Apenas US$ 24 bilhões foram alocados para desenvolvimento econômico. Os gastos relacionados à guerra praticamente dobraram o tamanho da economia do Afeganistão desde 2007, porém esse movimento não se traduziu em uma economia saudável. A maioria dos afegãos ainda vive na pobreza e um quarto ou mais dos afegãos estão desempregados.
Para além da questão do elemento econômico, é fundamental destacar como que o acordo de paz de 2020 entre o Talibã e o governo Trump não acarretou no fim das hostilidades. A violência no Afeganistão atingiu seus níveis mais altos em duas décadas. O Talibã aumentou seu controle sobre áreas mais amplas do país – e em junho deste ano, contestava ou controlava cerca de 50% a 70% do território afegão fora dos centros urbanos, de acordo com um relatório do Conselho de Segurança das Nações Unidas.
O Talibã tentou se apresentar como diferente do passado – alegou estar comprometido com o processo de paz, com um governo inclusivo e disposto a manter alguns direitos para as mulheres, porém, parecia estar focado no fortalecimento de sua posição militar para conseguir vantagem nas negociações – ou, se necessário, no uso da força armada. Enquanto isso, as forças afegãs às vezes careciam de coordenação e sofriam com o moral baixo. Quanto mais derrotas eles sofriam, pior ficava seu moral e mais encorajados ficavam o Talibã
De que forma a Organização das Nações Unidas (ONU) tem se manifestado diante dos recentes acontecimentos?
A ONU condenou o Talibã por sua “resposta cada vez mais violenta” à dissidência e repressão às manifestações, semanas depois da rápida tomada do Afeganistão pelo grupo.
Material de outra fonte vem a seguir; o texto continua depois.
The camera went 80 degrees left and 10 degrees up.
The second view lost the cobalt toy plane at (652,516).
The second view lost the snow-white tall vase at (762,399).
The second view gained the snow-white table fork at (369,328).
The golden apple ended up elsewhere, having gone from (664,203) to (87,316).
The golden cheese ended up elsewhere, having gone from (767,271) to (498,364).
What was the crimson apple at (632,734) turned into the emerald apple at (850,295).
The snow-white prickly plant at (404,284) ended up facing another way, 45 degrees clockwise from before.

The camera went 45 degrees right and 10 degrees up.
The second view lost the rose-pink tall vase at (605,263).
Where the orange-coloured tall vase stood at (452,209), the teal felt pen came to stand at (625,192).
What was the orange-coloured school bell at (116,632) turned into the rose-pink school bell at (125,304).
O Programa Mundial de Alimentos da ONU disse que 93% das famílias no país não comiam alimentos suficientes. Uma seca agravou os problemas de abastecimento, causando a perda de cerca de 40% da safra de trigo. A Unesco, um dos órgãos da ONU, alerta que o país enfrenta uma “catástrofe geracional” na educação, após duas décadas de progresso para as crianças – principalmente as meninas. Já o Conselho de Segurança aprovou, com treze dos 15 embaixadores tendo os membros permanentes China e Rússia se abstendo, a favor da resolução da qual os países condenaram nos termos mais fortes as explosões mortais no aeroporto de Cabul, que mataram mais de 150 pessoas e feriram mais de 200.
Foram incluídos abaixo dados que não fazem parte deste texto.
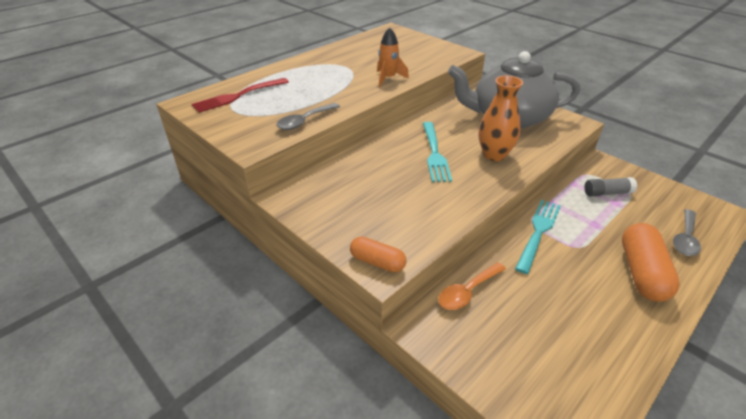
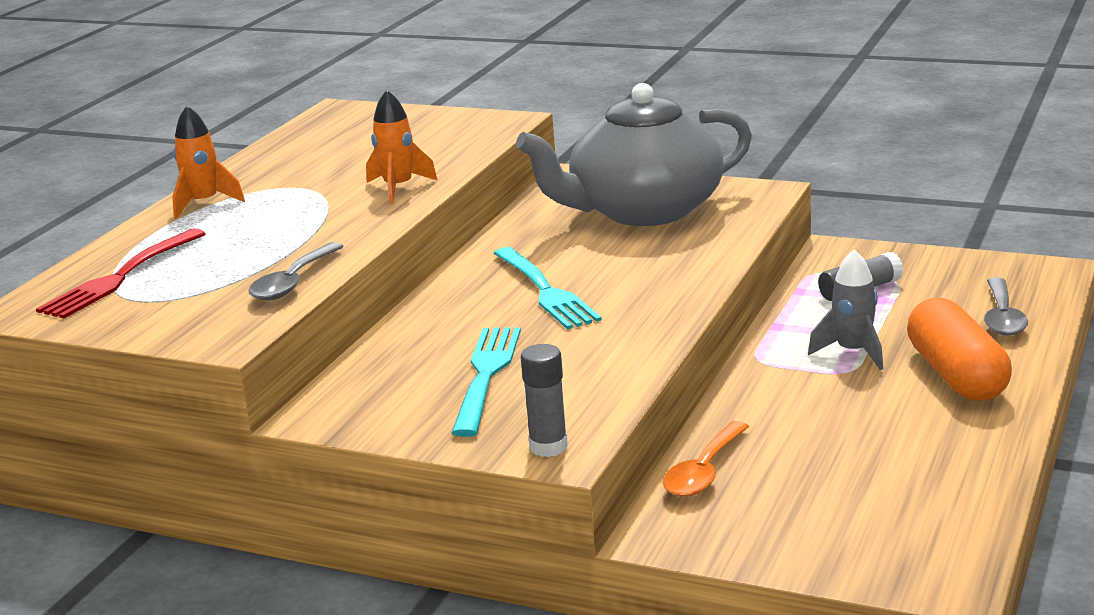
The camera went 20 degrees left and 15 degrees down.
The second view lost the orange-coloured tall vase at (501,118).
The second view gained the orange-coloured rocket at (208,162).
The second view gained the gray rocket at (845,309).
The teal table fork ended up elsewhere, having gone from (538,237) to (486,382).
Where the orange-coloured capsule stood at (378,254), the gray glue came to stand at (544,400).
Quais são as previsões para o futuro do Afeganistão?
É sempre muito difícil fazer previsões. Esse não deve nem ser o objetivo de análises políticas sobre conjunturas. Mas eu vou me limitar a dois pontos que merecem a nossa atenção. Em primeiro lugar, a sustentação de um novo governo Talibã dependerá muito de apoios externos. O reconhecimento internacional é uma questão fundamental para as relações internacionais. A China vem se aproximando devido a interesses econômicos, e recentemente reconheceu o Talibã como importante força política no Afeganistão. A China se posicionou como um ator de liderança no futuro econômico do Afeganistão. O presidente Xi prometendo trabalhar com a Rússia para garantir uma transição suave de poder. A Rússia está interessada na estabilidade do país por questões de segurança.
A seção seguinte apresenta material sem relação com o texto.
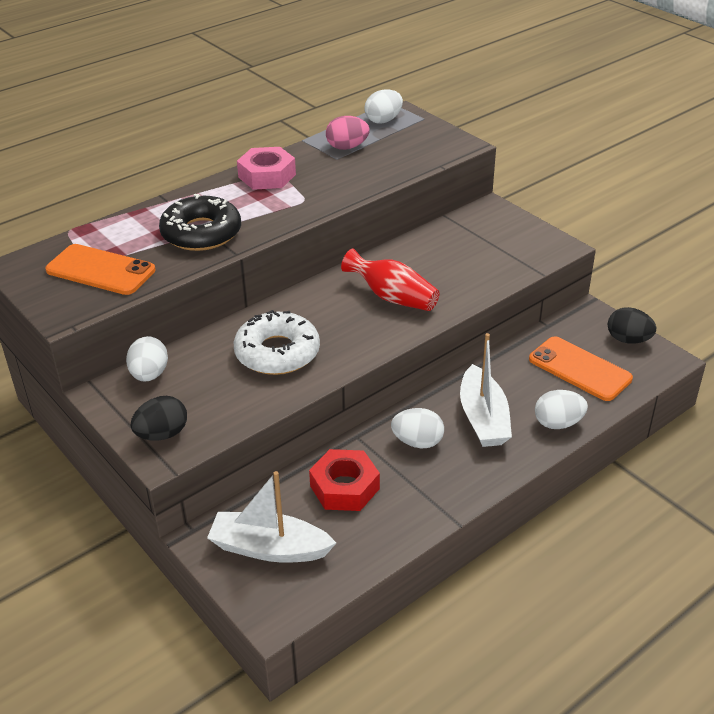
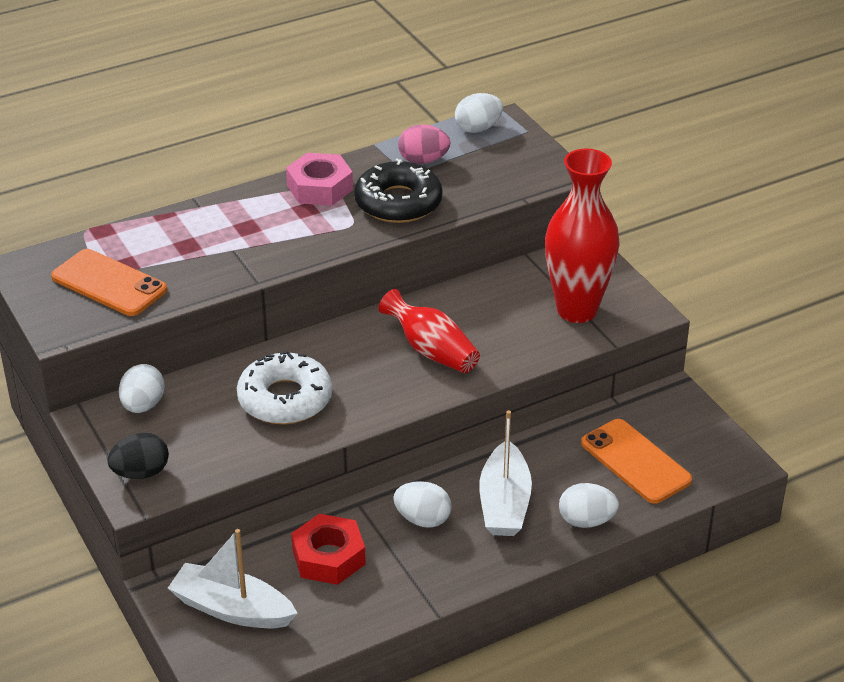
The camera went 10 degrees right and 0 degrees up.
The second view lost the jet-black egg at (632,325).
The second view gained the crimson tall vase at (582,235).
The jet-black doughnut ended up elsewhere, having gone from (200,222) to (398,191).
O segundo ponto é relativo à proteção de direitos humanos. No passado, as violações contra mulheres e minorias afegãs foram extensivamente cruéis. É muito difícil acreditar no discurso de que o Talibã de agora está mais moderado ou se o pragmatismo econômico poderia domá-lo. Em outros países do mundo já observamos como essa ideia de que um certo pragmatismo econômico não tem sido o suficiente para conter lideranças e grupos ultra conservadores e reacionários.